\name{get.p}
\alias{get.p}
%- Also NEED an '\alias' for EACH other topic documented here.
\title{Test if the kernel density estimate given by x and h0 has at most m modes }
\description{
  This function returns the p-value of rejecting the null hypothesis that the kernel density estimate given by x and h0 has at most m modes.
}
\usage{
get.p(x,h0,m=1,num.sim=200)
}
%- maybe also 'usage' for other objects documented here.
\arguments{
  \item{x}{ the data vector }
  \item{h0}{ the bandwidth for the gaussian kernel density estimate for the standardized data}
  \item{m}{ the number iof modes we are trying to reject is the maximum }
  \item{num.sim}{ the number of bootstrap simulations to determine this p-value }
}

\value{
  returns the p-value of the test
}
\references{B.W. Silverman (1981),Using Kernel Density Estimates to
  Investigate Multimodatlity.

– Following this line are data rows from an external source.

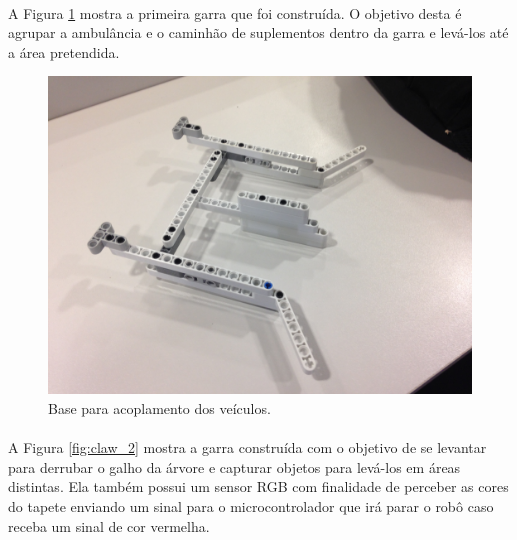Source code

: \documentclass[12pt,a4paper]{article}
\begin{document}
	\paragraph{}
		A Figura \ref{fig:claw_1} mostra a primeira garra que foi construída. O 
		objetivo desta é agrupar a ambulância e o caminhão de suplementos dentro 
		da garra e levá-los até a área pretendida.

	\begin{figure}[H]
		\includegraphics[width=\linewidth]{../Images/claw_1.JPG}
		\caption{Base para acoplamento dos veículos.}
		\label{fig:claw_1}
	\end{figure}

	\paragraph{}
		A Figura \ref{fig:claw_2} mostra a garra construída com o objetivo de se 
		levantar para derrubar o galho da árvore e capturar objetos para 
		levá-los em áreas distintas. Ela também possui um sensor RGB com 
		finalidade de perceber as cores do tapete enviando um sinal para o 
		microcontrolador que irá parar o robô caso receba um sinal de cor 
		vermelha.
\end{document}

J.R. Statist. Soc. B,43,1,97-99.}
\author{ Kevin Rader }



\seealso{ \code{\link{get.h}}, \code{\link{emp.f}}, \code{\link{get.num.modes}}}
\examples{
 set.seed(12345)
 x1<-matrix(rnorm(50),ncol=1)
 x2<-matrix(c(rnorm(25,mean=-2),rnorm(25,mean=2)),ncol=1)
 h1<-get.h(x1,m=1,prec=0.001)
 h2<-get.h(x2,m=1,prec=0.001)
 p1<-get.p(x1,h1,1,100)
 p2<-get.p(x2,h2,1,100)
 c(p1,p2)
}
\keyword{distribution}